Иногда Этьену казалось, что Карузо и другие старые надзиратели сами подавлены тем, что происходит в тюрьме. Из карцера теперь часто доносились стоны, крики истязуемых, в тюремном дворе чуть ли не каждый день раздавались выстрелы, и там же под окнами гоготали, играли на губных гармошках эсэсовцы. Они и на местных тюремщиков смотрели как на будущих заключенных — просто, мол, еще не дошла до этих итальяшек очередь, скоро их тоже посадят под замки, ключи от которых оставлены им временно. Этьен много знал о природе и сущности фашизма, но никогда не заглядывал в его черную душу, не проникал взглядом до самого дна, не знал, как за последние годы преуспело, расплодилось племя садистов-палачей.

Рассказы соседей по вагону, по камере дополняли друг друга — пережитое, увиденное, выстраданное.

Этьена учили, как всех, почтительности к своим охранникам и палачам. Когда нужно снимать шапку при встрече с наци? За десять метров. Держать шапку при этом полагалось в опущенной книзу руке, опустив голову и наклонив верхнюю часть туловища. «Мютцен аб! Мютцен ауф!» — «Шапки долой! Шапки надеть!» — эта церемония репетировалась много раз подряд.

До чего все-таки изощрен злой ум человекоподобного арийца, воспитанного Гитлером! До чего дошла порочная изобретательность палачей, какие только издевательства не придумывают немцы в отношении пленных антифашистов, партизан, поляков, евреев!

Военный комендант в Лодзи переставлял вперед часовые стрелки, чтобы был повод арестовать побольше пешеходов, якобы нарушивших комендантский час.

В Освенциме и Дахау заставляли бить своих товарищей, а за отказ расстреливали.

В Вене заставляли чистить мостовую зубными щетками.

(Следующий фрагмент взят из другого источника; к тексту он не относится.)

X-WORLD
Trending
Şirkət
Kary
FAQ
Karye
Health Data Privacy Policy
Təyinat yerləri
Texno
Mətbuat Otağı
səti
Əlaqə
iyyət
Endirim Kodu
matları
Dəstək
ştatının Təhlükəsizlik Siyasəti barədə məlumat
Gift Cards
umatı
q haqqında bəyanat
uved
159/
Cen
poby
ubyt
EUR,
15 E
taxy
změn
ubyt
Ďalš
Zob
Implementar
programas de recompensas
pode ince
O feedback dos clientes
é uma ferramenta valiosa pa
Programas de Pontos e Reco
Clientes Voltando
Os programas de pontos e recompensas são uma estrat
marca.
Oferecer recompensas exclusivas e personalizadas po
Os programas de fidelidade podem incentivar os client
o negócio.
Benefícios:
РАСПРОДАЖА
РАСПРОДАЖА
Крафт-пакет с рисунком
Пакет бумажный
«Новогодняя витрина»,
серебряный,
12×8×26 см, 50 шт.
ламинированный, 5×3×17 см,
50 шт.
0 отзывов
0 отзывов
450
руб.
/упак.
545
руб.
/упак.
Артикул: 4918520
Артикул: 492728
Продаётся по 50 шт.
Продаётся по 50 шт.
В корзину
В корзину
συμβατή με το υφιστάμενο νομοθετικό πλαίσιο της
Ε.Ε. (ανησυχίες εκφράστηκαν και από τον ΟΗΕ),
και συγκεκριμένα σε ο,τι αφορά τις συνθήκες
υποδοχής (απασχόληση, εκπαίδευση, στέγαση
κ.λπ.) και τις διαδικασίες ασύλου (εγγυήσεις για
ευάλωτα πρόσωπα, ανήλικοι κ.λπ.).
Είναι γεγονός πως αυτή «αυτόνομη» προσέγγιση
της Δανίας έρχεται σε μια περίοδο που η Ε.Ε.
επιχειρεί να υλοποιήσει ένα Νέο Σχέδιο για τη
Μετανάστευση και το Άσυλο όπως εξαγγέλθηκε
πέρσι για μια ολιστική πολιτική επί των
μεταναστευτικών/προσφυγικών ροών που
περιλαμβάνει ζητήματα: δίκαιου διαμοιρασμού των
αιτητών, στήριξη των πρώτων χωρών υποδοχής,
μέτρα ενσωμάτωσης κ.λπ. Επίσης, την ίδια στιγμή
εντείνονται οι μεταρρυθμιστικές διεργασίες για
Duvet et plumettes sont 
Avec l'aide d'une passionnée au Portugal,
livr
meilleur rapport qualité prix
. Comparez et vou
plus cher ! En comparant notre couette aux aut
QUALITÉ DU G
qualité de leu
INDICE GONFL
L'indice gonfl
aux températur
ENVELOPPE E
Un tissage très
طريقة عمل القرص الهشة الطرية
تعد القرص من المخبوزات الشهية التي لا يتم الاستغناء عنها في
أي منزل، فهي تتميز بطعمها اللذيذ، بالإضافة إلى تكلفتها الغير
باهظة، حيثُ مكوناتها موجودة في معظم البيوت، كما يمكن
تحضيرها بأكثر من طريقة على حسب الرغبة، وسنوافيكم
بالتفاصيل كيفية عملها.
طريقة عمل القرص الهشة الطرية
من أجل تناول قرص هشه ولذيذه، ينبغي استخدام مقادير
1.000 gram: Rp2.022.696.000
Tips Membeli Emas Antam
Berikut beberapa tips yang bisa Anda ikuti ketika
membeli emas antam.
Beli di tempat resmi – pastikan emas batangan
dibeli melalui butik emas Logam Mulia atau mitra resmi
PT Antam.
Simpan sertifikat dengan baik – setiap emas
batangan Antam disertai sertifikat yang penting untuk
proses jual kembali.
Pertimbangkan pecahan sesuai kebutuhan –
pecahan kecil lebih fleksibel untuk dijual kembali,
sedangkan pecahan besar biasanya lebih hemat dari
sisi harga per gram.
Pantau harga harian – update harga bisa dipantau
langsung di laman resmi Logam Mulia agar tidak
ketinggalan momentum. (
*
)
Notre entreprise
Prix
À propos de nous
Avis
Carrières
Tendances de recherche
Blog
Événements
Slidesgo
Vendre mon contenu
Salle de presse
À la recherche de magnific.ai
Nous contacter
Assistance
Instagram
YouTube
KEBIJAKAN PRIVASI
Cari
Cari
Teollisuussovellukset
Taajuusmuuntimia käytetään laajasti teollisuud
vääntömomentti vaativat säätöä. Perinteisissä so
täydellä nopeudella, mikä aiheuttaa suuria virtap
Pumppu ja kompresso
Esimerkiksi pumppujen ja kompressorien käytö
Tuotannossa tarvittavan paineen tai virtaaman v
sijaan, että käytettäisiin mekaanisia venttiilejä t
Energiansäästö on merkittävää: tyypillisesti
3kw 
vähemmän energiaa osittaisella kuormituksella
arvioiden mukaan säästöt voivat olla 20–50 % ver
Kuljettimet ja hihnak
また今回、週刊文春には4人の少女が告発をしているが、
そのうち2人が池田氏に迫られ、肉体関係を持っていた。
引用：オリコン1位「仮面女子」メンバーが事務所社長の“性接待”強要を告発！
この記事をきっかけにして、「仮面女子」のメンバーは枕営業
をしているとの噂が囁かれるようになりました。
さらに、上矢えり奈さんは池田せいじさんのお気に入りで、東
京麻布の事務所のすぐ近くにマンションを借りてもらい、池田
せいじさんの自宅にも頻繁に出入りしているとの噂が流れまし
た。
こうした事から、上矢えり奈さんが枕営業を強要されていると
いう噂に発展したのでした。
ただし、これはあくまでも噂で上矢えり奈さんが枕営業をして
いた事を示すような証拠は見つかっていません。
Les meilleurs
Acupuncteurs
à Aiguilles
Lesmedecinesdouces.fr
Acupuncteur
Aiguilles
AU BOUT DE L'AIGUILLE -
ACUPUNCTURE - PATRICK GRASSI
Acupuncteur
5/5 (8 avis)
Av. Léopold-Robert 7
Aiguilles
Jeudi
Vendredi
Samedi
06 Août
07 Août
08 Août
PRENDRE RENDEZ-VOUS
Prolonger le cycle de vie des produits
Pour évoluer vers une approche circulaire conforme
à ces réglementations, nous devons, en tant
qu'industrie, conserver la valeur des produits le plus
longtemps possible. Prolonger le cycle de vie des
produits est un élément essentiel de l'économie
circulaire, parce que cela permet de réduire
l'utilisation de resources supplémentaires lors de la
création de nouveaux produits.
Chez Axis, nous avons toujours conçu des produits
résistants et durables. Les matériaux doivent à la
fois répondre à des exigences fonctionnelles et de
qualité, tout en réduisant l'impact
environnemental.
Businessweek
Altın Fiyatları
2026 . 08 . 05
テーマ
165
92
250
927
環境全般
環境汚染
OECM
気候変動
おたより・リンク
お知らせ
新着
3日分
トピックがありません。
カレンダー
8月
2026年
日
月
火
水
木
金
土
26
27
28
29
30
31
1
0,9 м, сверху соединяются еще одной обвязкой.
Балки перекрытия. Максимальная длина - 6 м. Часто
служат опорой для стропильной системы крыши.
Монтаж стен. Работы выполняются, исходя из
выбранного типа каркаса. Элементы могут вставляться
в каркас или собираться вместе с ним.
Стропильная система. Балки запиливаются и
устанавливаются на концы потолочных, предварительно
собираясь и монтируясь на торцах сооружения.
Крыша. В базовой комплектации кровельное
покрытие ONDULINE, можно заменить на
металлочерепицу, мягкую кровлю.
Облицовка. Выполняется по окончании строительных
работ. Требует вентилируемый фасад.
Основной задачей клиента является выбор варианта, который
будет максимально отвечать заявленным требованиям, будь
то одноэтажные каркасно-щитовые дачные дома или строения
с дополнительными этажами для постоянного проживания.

В Маутхаузене очень популярен ледяной душ. Под ним коченеют узники в одежде. Эсэсовцы называют это «баней».

В Гузене в бараке для пленных офицеров ввели премирование: за сто пойманных блох капо выдавал сигарету.

В Мельке узников, которые еле держатся на ногах, заставляли карабкаться на деревья, разорять птичьи гнезда, доставать яйца. И горе тому, кто, спускаясь, раздавит хотя бы одно яйцо.

В Гросс-Розене и Заксенхаузене заключенным делали ядовитые уколы, проверяя действие ядов и уточняя смертельные дозы…

Кое-что Этьен слышал прежде, а многое узнал, когда в камере зашел спор о нутре и обличье фашизма. Началось с того, что бронебойщик Зазнобин, дяденька богатырского телосложения, назвал немцев фашистской нацией. Кастусь Шостак возразил — такой нации нет. И напомнил про немцев-антифашистов, которые сидят в концлагерях. Но Зазнобин стоял на своем и все твердил басом вполголоса: одних только эсэсовцев насчитывается больше миллиона, миллионы немцев пользуются рабским трудом, и миллионы спокойно нюхают дым, который подымается из труб крематориев и воняет горелым мясом.

Этьена в тот день мучили приступы кашля, и потому в спор он не вступал. Его не так интересовало — можно называть немецкий народ фашистской нацией или нельзя, но преследовала мысль: хватит ли немцам одного поколения, чтобы из сознания вытравилась вся гнусная мерзость и гадость, привитая фашизмом, все нечистоплотные идеи, которые Гитлер втемяшил в головы «сынам арийской расы»?